DOCUMENT:
== == ==
The Board currently consists of 10 directors, and the Board has nominated three Class I directors for election at the Annual Meeting to serve until the 2019 Annual Meeting of Stockholders, or until their respective successors are duly elected and qualified. Our certificate of incorporation authorizes our Board to consist of five to 15 directors, as determined by the Board, and our directors are divided into three classes, with directors elected by stockholders for staggered terms of three years each.

We are soliciting proxies in favor of the re-election of each of the three nominees identified below. We intend that all properly executed proxies will be voted for these three nominees unless otherwise specified. All nominees have consented to serve as directors, if elected. If any nominee is

unwilling to serve as a director at the time of the Annual Meeting, the persons who are designated as proxies intend to vote, in their discretion, for such other persons, if any, as may be designated by the Board. The proxies may not vote for a greater number of persons than the number of nominees named. As of the date of this proxy statement, the Board has no reason to believe that any of the persons named below will be unable or unwilling to serve as a nominee or as a director, if elected.
== == ==
RECORD SET:
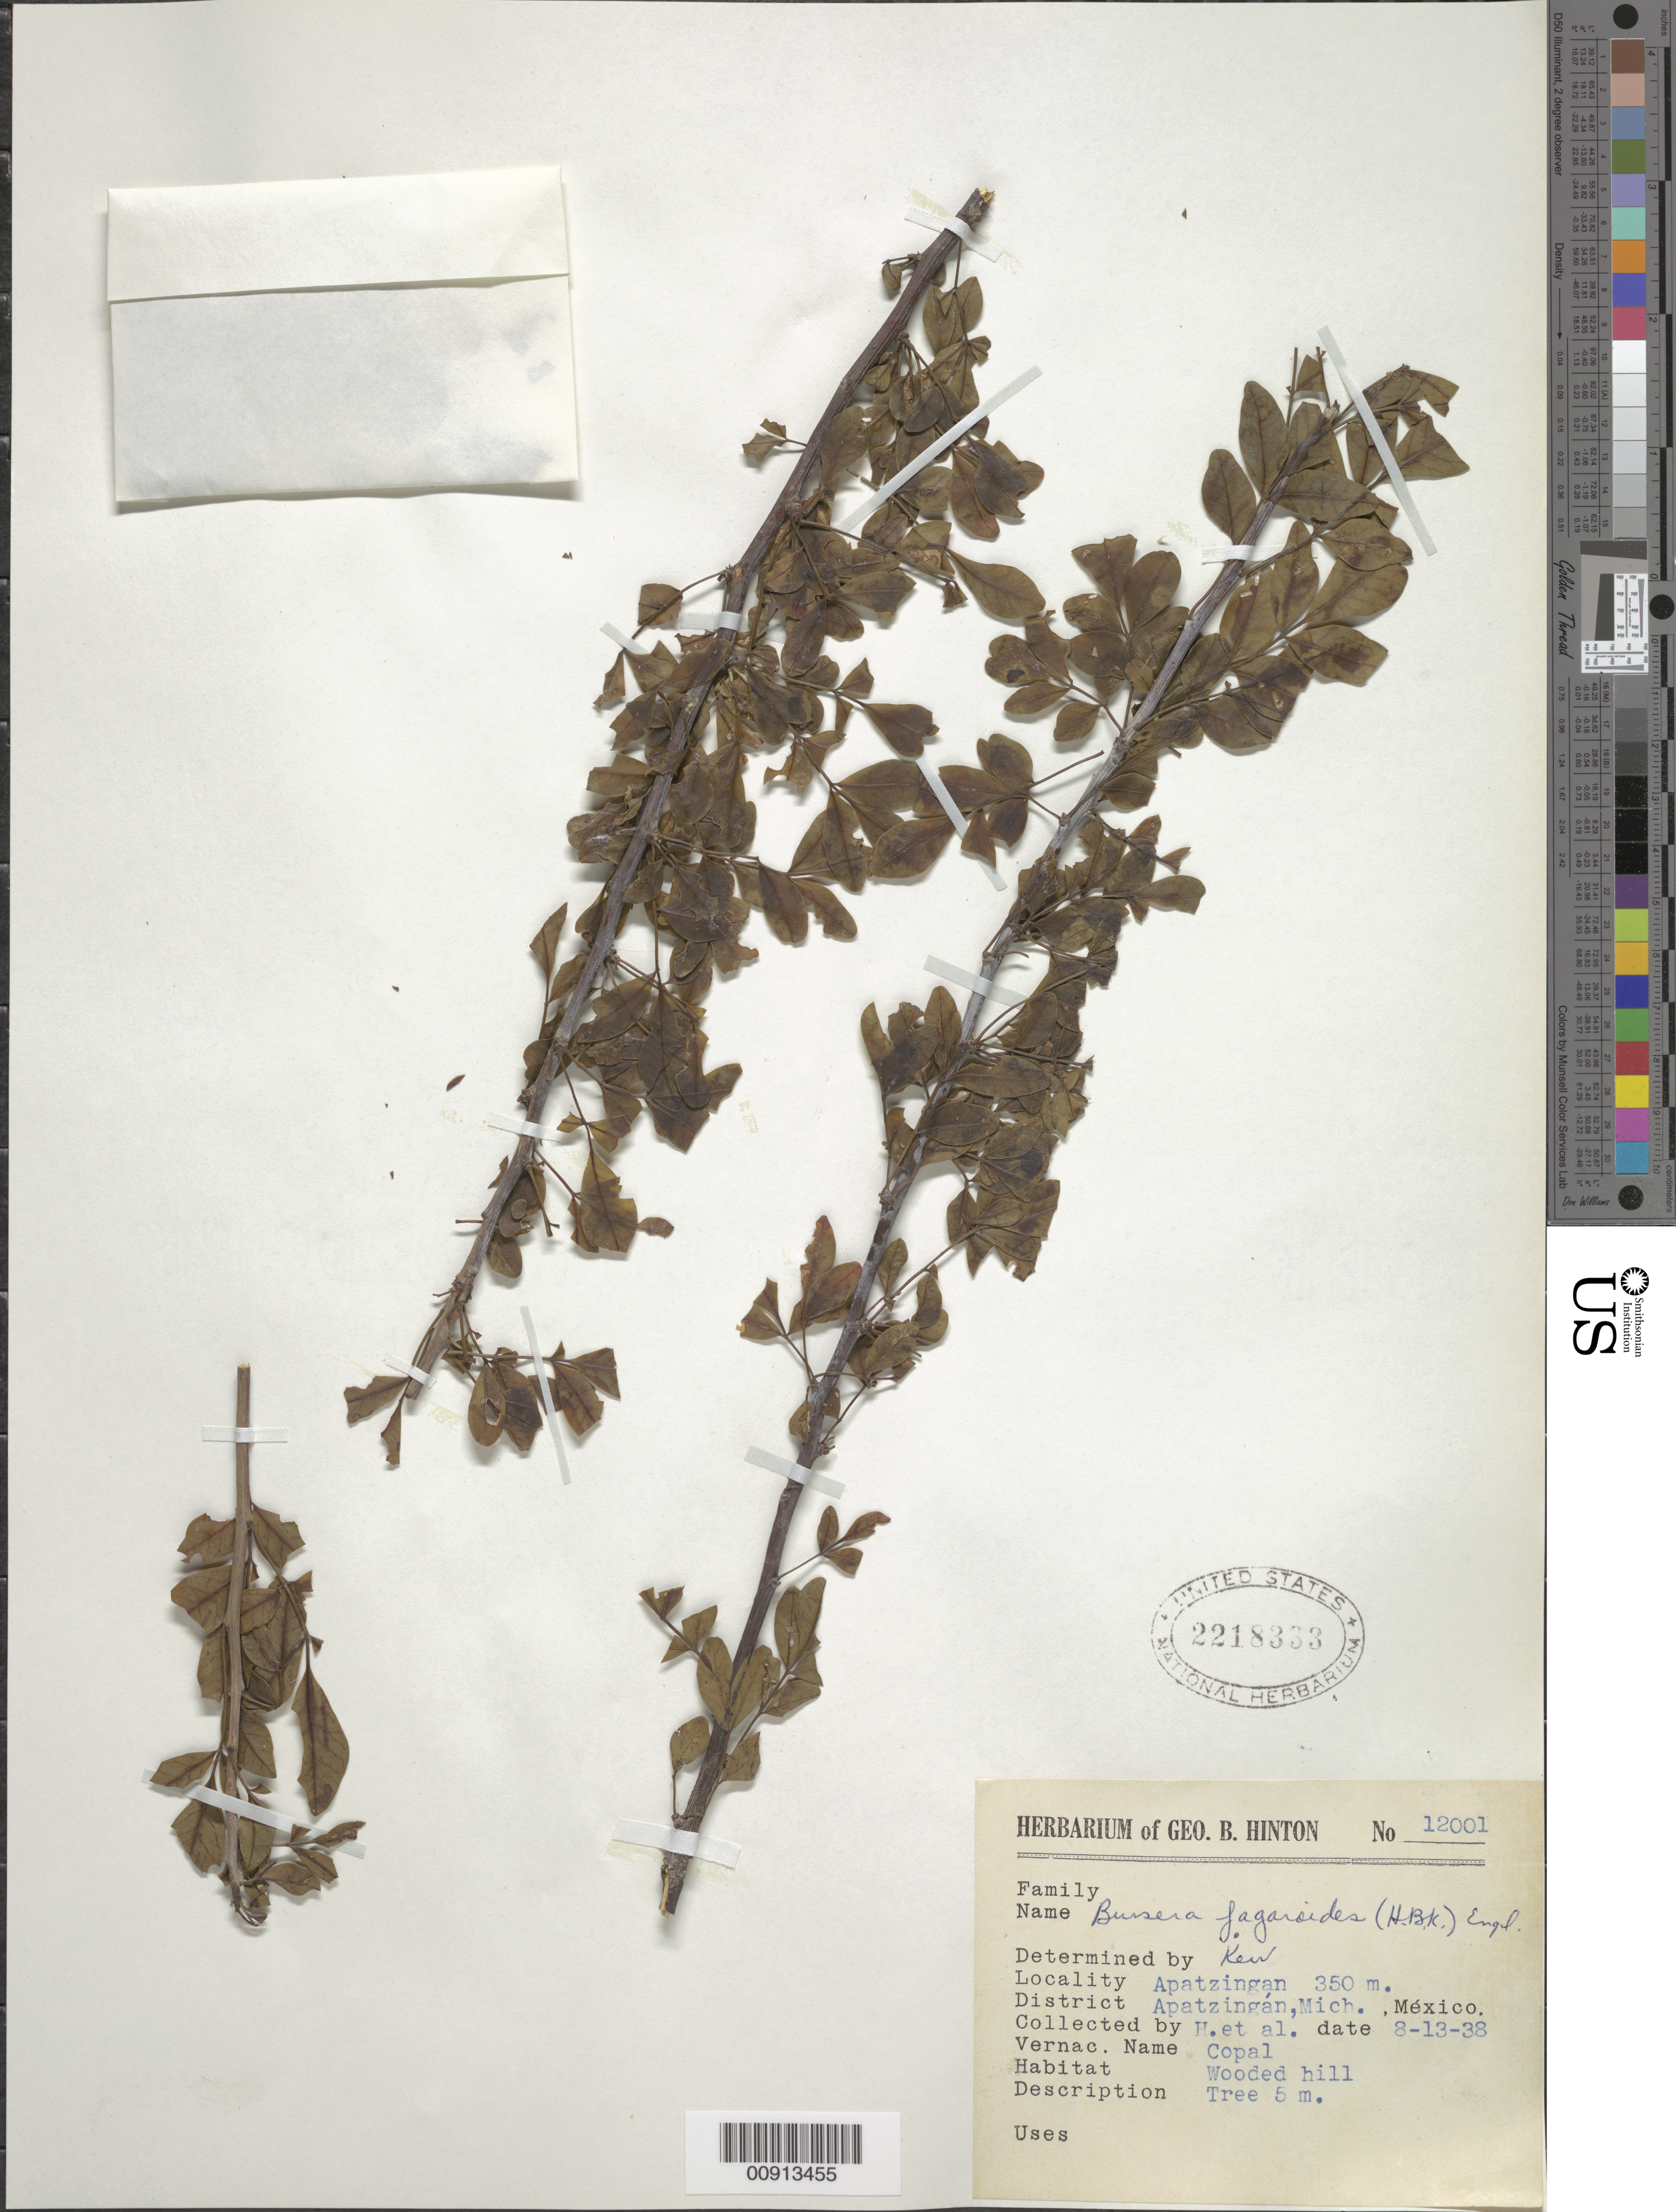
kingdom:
== == ==
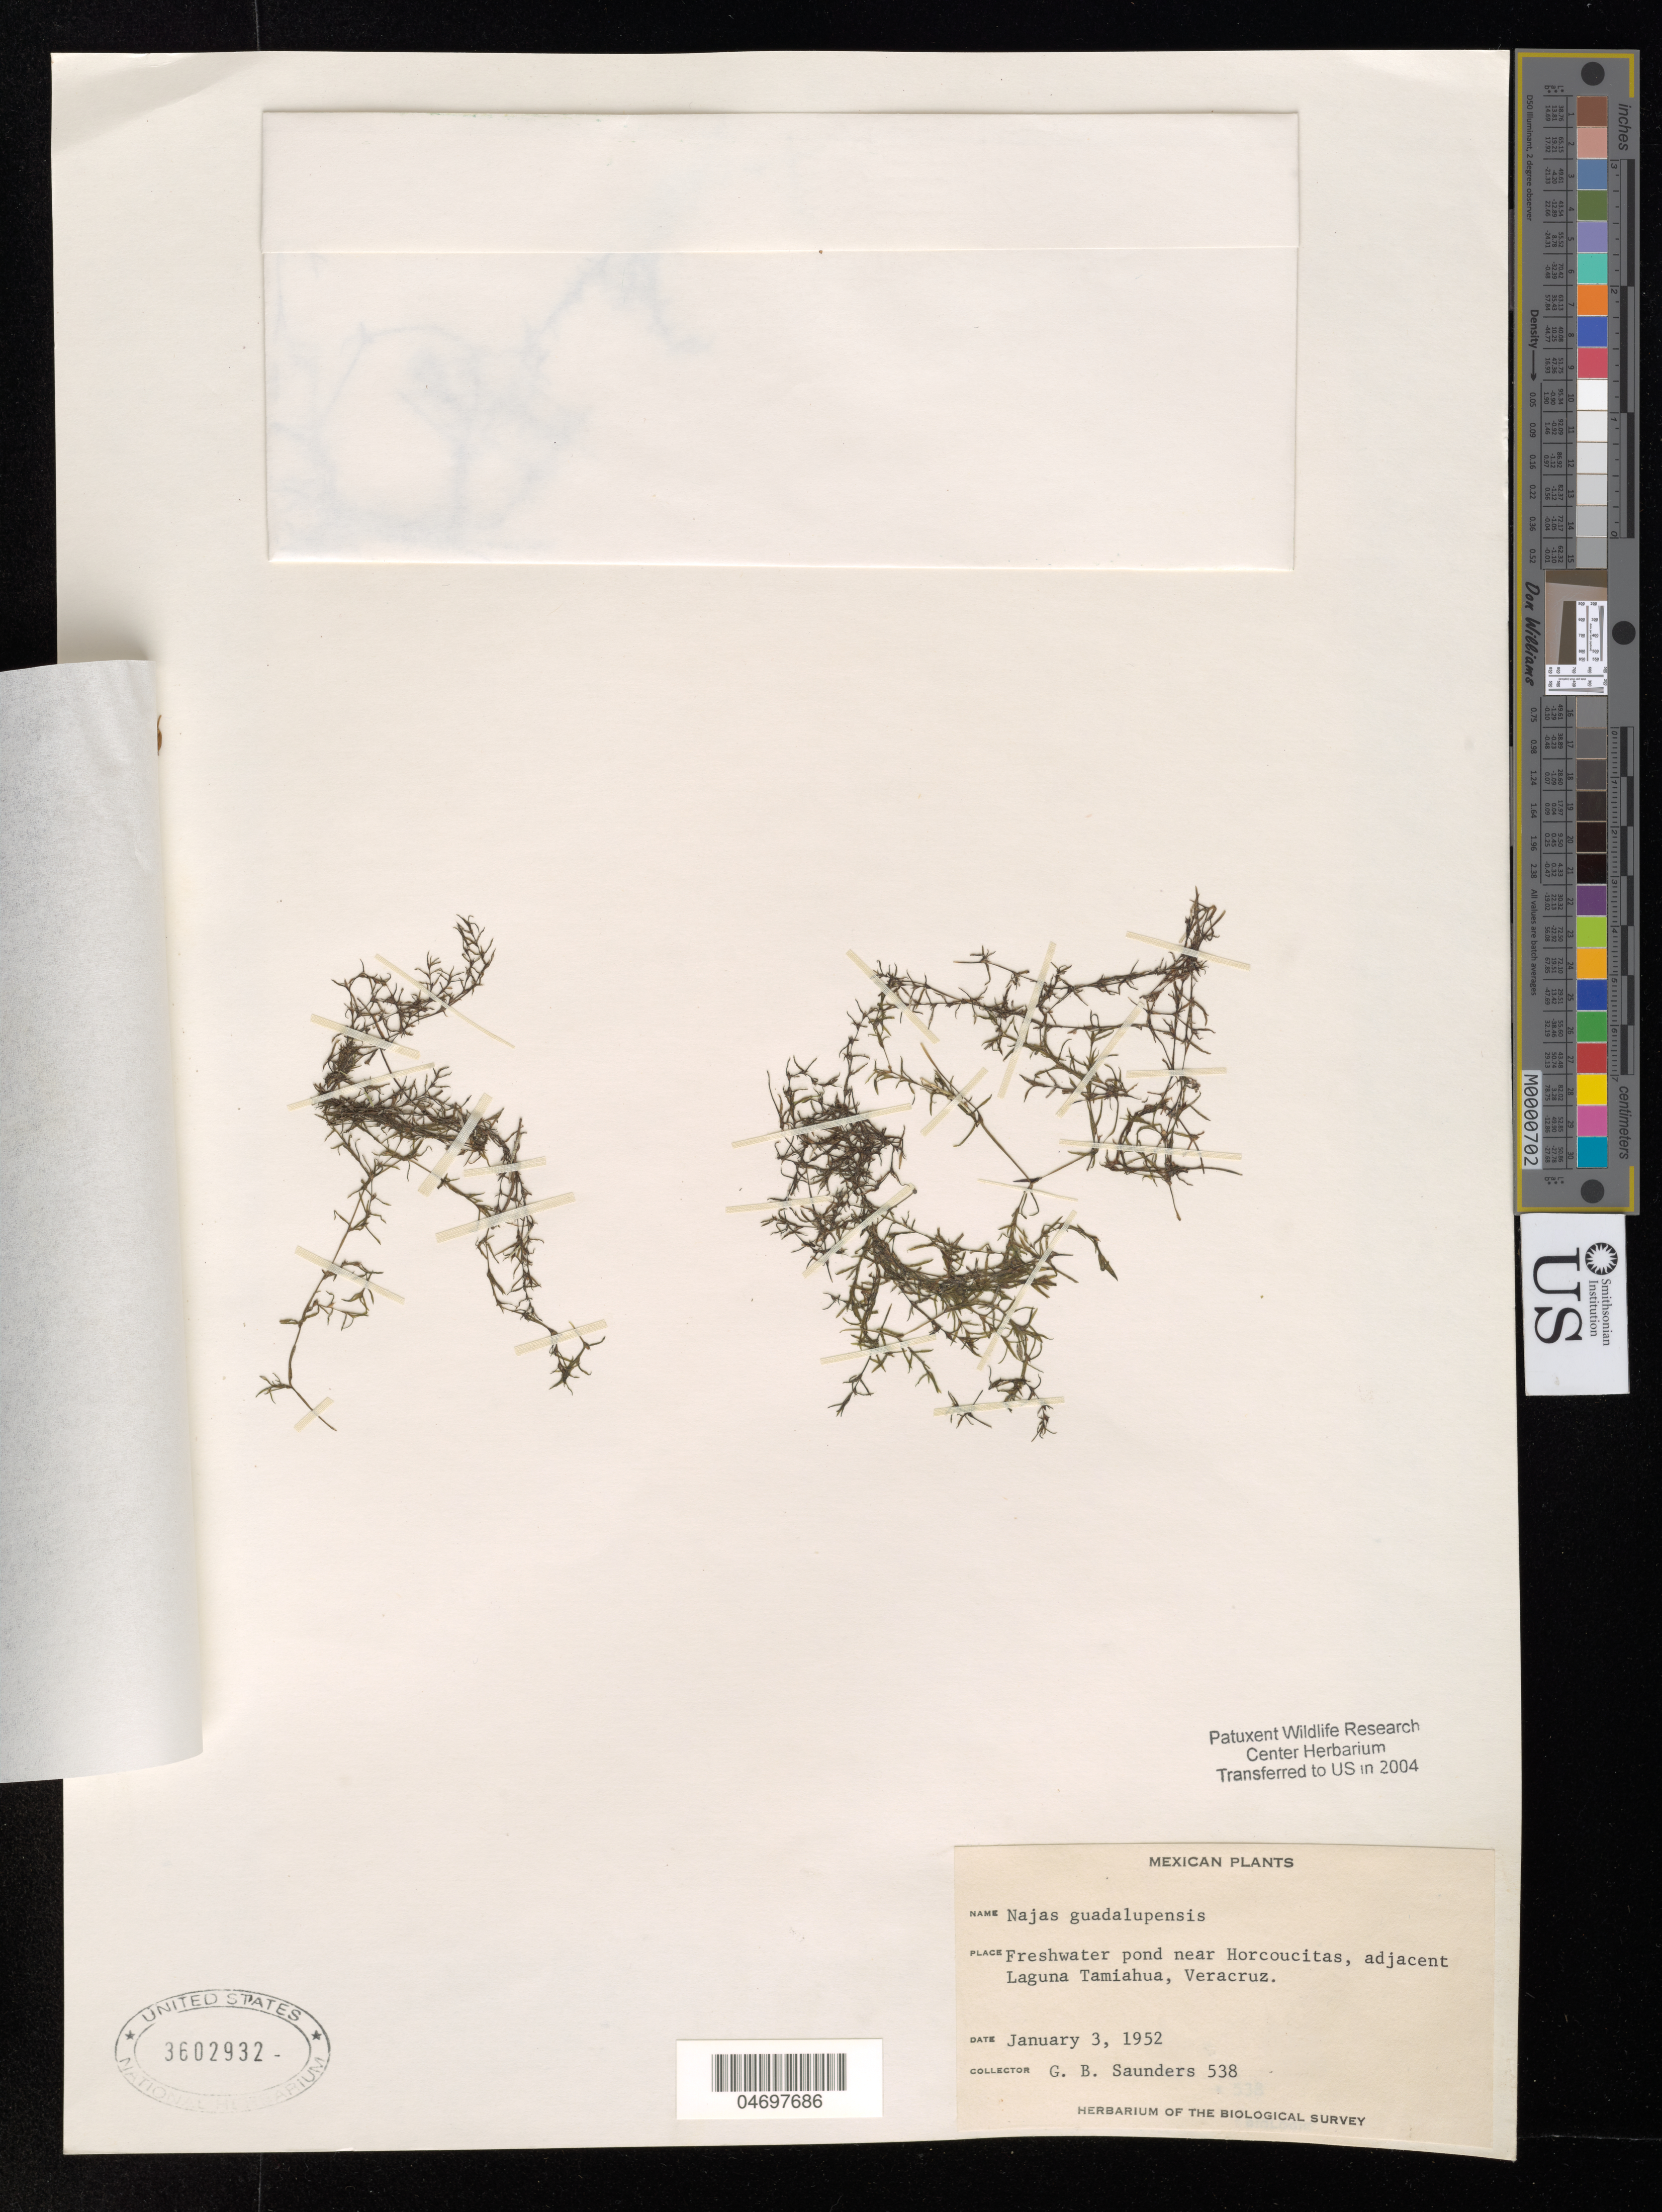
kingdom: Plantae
== == ==
PROBLEM SET:
a: For each statement below, say yes or no according to the director-election text, quoting the words that decide it. (i) The Board may have anywhere from five to 15 directors. (ii) Proxies may be cast for more people than the number of nominees named. (iii) Directors serve staggered two-year terms.
b: Write the next part of the director-election text, picking up after its final sentence.

RESPONSES BY TASK:
a:
(i) Yes: "authorizes our Board to consist of five to 15 directors"
(ii) No: "The proxies may not vote for a greater number of persons than the number of nominees named."
(iii) No: "staggered terms of three years each"

b:
Biographical information concerning the nominees, and the current directors of the Board whose terms will continue after the Annual Meeting, appears below. Ages are correct as of March 18, 2016.

 

 

Nominees (Current Class I Directors With Terms Expiring In 2016)

Joseph H. Bryant

 

 

Chairman and Class I Director Nominee to Serve until the 2019 Annual Meeting

LOGO

  

Age: 60

Director since our

inception in

November 2005

   

Committees:

     None

Other current public directorships:

     None

  

Skills and Qualifications:

     Mr. Bryant founded Cobalt in 2005 and has served as Chairman of the Board and Chief Executive Officer since that time. Mr. Bryant’s other qualifications for election include his multi-decade career in the oil and gas industry and his prior senior executive positions with Unocal and BP.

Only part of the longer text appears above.